Must touch surface first.”

This is a poem that I recently wrote for AP Calculus. When I read the description of the assignment, I couldn’t help but smile. I had to “write two (2) original math-themed haiku” based on “mathematical ideas from our course.” I eventually settled on the Intermediate Value Theorem, a powerful theorem that can be applied to continuous functions, as my subject.

So far, my teacher this year has encouraged more creative assignments, such as writing about a mathematical observation, taking a photo that reveals continuity or differentiability in the real world, and composing poems. However, in previous math classes at Stuyvesant, the homework placed a huge emphasis on reviewing material and solving problems. This created the impression that math was exclusively serious, with no time for freedom and experimentation.

It is easy to feel disconnected from our math classes because the focus is often placed primarily on problem-solving and mathematical rigor. As a result, we often lose sight of the truly beautiful aspects of math, and we forget to seek math in our surroundings. I’m not just referring to real-world problems that involve calculating the amount of money gained from an investment. A few weeks ago, I noticed that the sky’s color changes continuously when the sun sets. My classmate pointed out that the top of their shower curtains resembles a sinusoid. Similarly, my class this year had a serious 20-minute conversation about the validity of the phrase “instantaneous rate.” Creative assignments help people see math in a genuinely inspiring, culturally relevant way, and they make us want to learn more. Noticing cusps in the pattern created by melting snow gives new meaning to a subject that can, at times, feel rote and empty.

My first experience with a math class that allowed me to freely explore new concepts came freshman year. Math Team, a class that I initially regarded with apprehension, became my favorite period of the day. We were always learning something new, and whether the lesson involved encoding information in arrangements of coins or working through the basics of graph theory, it challenged me to constantly adapt the way I thought about math. Most of the class was devoted to experimentation, and there were no consequences for wrong answers. It became much easier to learn because the mindset of the class was drastically different. At the end of the day, the goal was not to check a series of boxes and learn a set of procedures; we were there to expand our conceptual understanding and see math in a new light.

In order to truly engage their students, math teachers need to change the message that their classes send by encouraging exploration.
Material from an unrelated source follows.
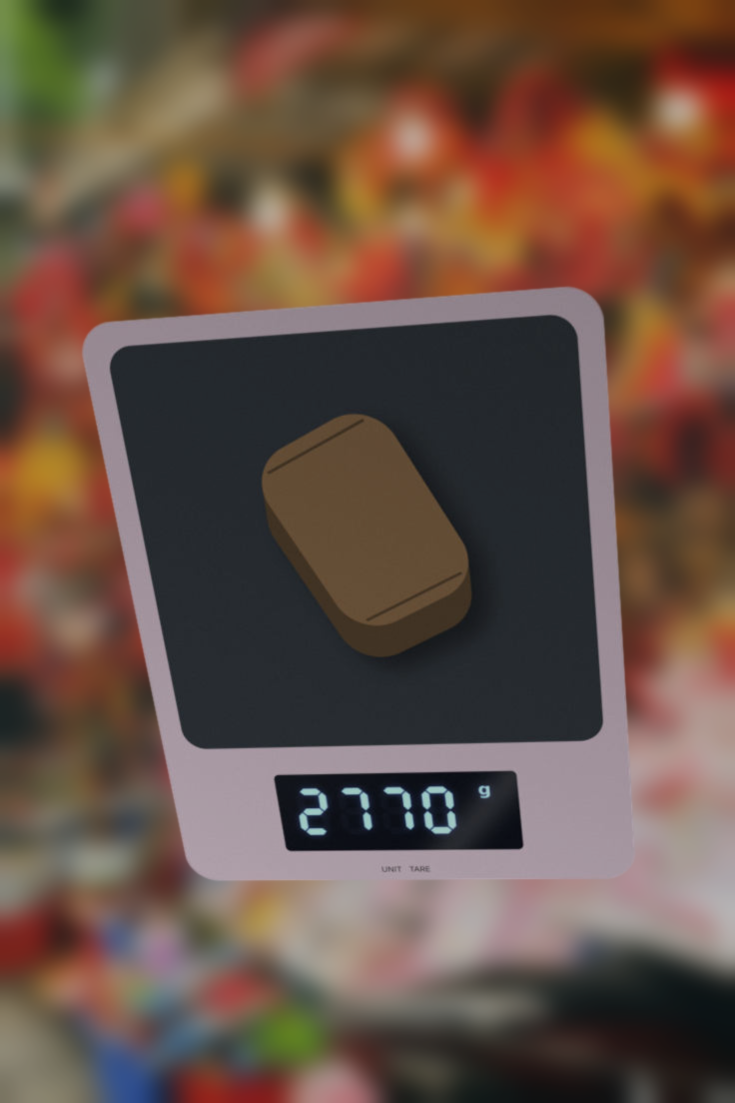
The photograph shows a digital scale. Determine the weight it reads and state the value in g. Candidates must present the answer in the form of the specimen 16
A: 2770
More often than not, success in a math class is measured solely by test scores and problems solved. This discourages students who are not natural test takers and prevents them from enjoying math. That’s not to say that tests aren’t important: at the end of the day, students need to be able to use the mathematical tools that they’ve learned. However, focusing equally on the creative aspects of math can inspire students in a way that tests never achieve on their own. In fact, research has shown that using creative teaching methods not only reduces mathematical anxiety but also facilitates up to a 57 percent improvement in test scores. Creative and traditional teaching methods can be used in conjunction to teach math effectively. 
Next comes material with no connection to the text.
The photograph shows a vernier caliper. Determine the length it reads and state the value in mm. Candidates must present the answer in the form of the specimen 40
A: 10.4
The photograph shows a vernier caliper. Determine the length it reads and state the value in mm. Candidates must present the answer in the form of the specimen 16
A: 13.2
In essence, I love creative assignments because they foster a healthy mindset. They allow students to approach math in their own way, which ultimately leads to deeper understanding and enjoyment. Teachers should increase the flexibility of math classes because it ultimately makes them better for everyone. This doesn’t require redesigning the entire curriculum: every teacher can make a difference through small adjustments in the way they present the material. They can encourage students to work in groups and derive formulas on their own, prioritizing the thinking process over memorization. They can entertain students’ incorrect ideas and have genuine, thoughtful discussions about suggestions that might seem silly. Most importantly, teachers can encourage their students to discover math in the world around them. After all, I don’t know if I’ll remember Brahmagupta’s formula in thirty years, but I am confident that I will think about calculus every time I see a sunset.